[EXERCISE BRIEF] Reproduce, without any change, the lines of the material below from the line with "2019-06-10T12:13:14.015Z | H" up to and including the line with "2019-10-10T12:13:14.015Z | E".

[THE RECORDS]
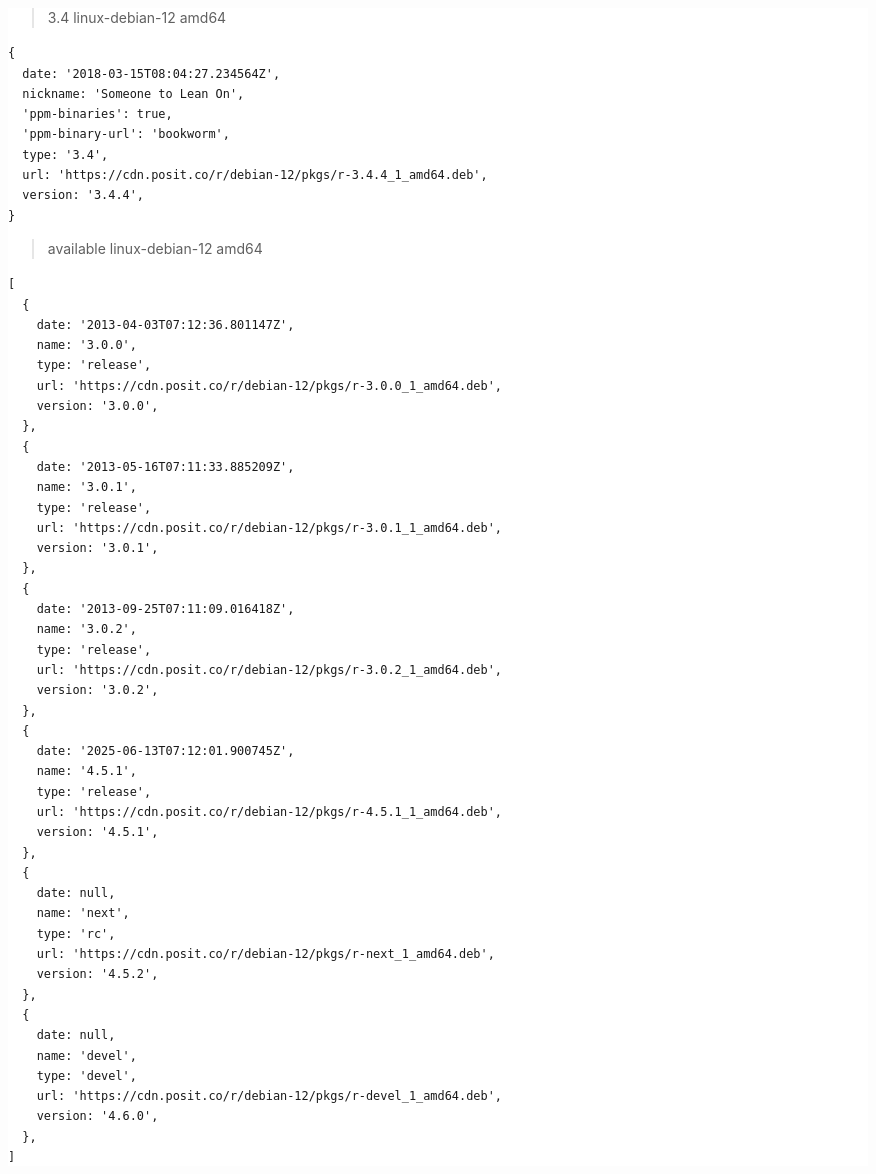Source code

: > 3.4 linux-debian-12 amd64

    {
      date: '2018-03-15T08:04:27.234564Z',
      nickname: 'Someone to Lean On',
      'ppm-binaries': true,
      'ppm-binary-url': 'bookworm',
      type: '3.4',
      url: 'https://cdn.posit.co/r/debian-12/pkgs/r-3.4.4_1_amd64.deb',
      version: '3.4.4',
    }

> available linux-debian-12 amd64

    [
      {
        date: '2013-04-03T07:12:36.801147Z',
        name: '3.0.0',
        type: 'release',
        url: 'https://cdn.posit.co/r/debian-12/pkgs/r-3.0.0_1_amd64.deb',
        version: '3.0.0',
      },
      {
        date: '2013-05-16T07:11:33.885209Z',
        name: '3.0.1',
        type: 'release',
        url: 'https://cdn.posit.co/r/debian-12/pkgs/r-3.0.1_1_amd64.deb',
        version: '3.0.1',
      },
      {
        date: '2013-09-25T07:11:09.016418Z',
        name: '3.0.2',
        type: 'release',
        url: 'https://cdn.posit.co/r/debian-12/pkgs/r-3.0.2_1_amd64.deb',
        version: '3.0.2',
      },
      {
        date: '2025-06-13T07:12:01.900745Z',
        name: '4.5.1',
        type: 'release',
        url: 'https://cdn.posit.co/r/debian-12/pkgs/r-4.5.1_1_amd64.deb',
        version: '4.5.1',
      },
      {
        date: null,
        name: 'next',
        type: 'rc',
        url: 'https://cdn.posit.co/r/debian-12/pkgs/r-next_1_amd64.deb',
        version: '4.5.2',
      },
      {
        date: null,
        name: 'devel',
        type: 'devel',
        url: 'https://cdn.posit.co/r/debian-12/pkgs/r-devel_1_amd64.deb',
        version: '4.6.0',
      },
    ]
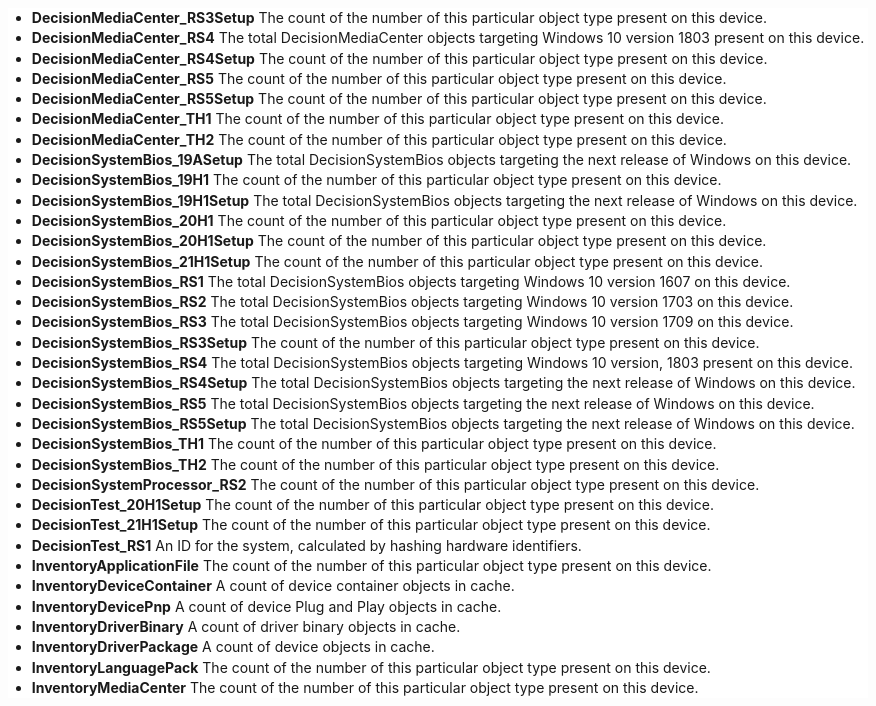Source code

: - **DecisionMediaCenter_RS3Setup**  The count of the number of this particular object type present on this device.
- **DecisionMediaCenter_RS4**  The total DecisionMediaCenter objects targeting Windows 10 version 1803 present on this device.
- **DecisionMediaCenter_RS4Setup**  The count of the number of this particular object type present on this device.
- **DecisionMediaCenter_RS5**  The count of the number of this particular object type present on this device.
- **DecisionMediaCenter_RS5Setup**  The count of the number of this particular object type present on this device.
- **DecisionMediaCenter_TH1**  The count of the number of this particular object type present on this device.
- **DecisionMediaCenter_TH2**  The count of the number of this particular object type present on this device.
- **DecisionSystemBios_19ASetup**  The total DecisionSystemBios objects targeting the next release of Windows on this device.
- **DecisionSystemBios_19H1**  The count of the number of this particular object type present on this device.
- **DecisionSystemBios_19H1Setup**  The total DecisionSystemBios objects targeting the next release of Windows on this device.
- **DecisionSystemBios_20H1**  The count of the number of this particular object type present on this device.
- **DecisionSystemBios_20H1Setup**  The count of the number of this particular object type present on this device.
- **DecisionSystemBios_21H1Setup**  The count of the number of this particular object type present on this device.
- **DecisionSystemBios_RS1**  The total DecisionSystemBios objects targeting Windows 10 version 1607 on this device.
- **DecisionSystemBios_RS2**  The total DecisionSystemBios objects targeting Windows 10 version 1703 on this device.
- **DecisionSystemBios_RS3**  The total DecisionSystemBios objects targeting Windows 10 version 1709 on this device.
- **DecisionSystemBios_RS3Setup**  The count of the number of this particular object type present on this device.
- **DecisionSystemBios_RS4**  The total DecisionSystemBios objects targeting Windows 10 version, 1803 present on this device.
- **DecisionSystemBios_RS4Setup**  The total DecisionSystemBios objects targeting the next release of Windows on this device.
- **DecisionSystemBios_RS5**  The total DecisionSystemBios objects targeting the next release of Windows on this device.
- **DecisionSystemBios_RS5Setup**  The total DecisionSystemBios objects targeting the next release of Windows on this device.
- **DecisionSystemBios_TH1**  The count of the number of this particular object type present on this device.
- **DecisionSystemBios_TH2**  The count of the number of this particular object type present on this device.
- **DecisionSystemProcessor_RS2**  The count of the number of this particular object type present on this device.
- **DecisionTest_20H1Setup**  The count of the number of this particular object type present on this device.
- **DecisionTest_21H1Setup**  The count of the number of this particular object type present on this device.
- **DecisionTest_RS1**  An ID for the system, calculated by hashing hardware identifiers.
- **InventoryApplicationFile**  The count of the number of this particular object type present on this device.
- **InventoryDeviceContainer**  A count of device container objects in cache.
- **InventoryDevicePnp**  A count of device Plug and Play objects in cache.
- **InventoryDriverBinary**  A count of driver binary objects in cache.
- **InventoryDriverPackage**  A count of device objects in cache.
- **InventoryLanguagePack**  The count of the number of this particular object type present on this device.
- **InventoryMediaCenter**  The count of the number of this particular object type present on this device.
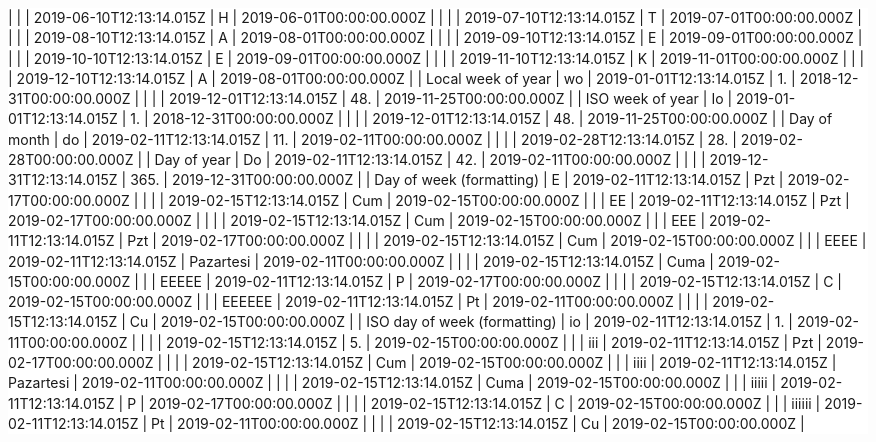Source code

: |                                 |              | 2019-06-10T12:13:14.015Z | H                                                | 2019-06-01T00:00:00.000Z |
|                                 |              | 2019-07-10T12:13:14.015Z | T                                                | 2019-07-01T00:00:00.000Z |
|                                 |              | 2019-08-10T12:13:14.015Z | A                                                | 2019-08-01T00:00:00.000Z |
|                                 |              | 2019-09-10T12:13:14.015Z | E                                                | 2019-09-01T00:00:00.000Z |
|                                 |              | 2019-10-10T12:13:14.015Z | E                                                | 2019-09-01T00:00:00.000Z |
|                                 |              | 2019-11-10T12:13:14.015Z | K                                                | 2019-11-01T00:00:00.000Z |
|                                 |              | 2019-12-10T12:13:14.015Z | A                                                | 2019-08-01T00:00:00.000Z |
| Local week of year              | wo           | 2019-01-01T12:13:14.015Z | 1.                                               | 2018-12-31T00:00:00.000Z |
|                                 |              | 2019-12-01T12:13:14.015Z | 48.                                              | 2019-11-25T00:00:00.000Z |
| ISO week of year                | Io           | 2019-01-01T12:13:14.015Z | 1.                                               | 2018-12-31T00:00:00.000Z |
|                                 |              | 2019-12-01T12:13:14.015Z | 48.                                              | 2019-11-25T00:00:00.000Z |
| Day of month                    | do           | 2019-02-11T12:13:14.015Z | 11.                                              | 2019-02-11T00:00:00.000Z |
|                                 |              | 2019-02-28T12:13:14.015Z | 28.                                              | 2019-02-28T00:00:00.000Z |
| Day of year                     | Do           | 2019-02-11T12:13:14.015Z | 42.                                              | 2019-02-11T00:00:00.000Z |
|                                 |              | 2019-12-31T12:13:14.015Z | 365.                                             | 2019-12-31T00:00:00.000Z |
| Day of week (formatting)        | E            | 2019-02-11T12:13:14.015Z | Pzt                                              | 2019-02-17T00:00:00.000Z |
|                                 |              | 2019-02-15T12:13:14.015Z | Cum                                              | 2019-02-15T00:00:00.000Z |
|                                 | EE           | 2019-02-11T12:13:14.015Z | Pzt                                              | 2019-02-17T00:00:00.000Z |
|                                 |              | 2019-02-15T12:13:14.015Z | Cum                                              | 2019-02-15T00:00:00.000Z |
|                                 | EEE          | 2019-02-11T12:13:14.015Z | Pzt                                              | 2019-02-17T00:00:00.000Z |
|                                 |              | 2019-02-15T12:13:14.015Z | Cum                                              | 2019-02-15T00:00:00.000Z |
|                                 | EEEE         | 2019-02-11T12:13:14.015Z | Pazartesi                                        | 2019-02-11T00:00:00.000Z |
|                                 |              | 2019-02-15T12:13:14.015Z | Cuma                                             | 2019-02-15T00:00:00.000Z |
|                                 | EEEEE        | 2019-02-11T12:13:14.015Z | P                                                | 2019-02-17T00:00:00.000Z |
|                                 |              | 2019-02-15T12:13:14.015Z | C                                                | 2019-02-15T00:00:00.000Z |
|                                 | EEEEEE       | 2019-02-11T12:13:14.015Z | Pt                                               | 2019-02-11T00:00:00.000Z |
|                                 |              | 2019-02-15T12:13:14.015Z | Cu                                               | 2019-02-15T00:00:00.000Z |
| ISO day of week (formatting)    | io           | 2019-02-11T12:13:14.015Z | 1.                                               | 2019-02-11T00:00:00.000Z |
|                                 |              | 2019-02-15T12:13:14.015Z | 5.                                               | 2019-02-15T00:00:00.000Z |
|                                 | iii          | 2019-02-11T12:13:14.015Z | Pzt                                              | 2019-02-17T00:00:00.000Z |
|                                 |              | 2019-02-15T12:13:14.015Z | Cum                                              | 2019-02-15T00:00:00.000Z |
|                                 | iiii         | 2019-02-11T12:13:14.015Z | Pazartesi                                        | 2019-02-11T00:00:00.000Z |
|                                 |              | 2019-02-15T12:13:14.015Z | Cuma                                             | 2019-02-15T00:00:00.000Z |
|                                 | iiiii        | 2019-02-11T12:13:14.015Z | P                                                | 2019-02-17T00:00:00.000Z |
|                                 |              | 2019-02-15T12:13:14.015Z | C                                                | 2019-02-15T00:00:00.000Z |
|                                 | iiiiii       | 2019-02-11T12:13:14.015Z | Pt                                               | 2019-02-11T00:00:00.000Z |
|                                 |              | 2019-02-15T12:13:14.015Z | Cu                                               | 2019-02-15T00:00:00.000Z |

[RESPONSE]
: |                                 |              | 2019-06-10T12:13:14.015Z | H                                                | 2019-06-01T00:00:00.000Z |
|                                 |              | 2019-07-10T12:13:14.015Z | T                                                | 2019-07-01T00:00:00.000Z |
|                                 |              | 2019-08-10T12:13:14.015Z | A                                                | 2019-08-01T00:00:00.000Z |
|                                 |              | 2019-09-10T12:13:14.015Z | E                                                | 2019-09-01T00:00:00.000Z |
|                                 |              | 2019-10-10T12:13:14.015Z | E                                                | 2019-09-01T00:00:00.000Z |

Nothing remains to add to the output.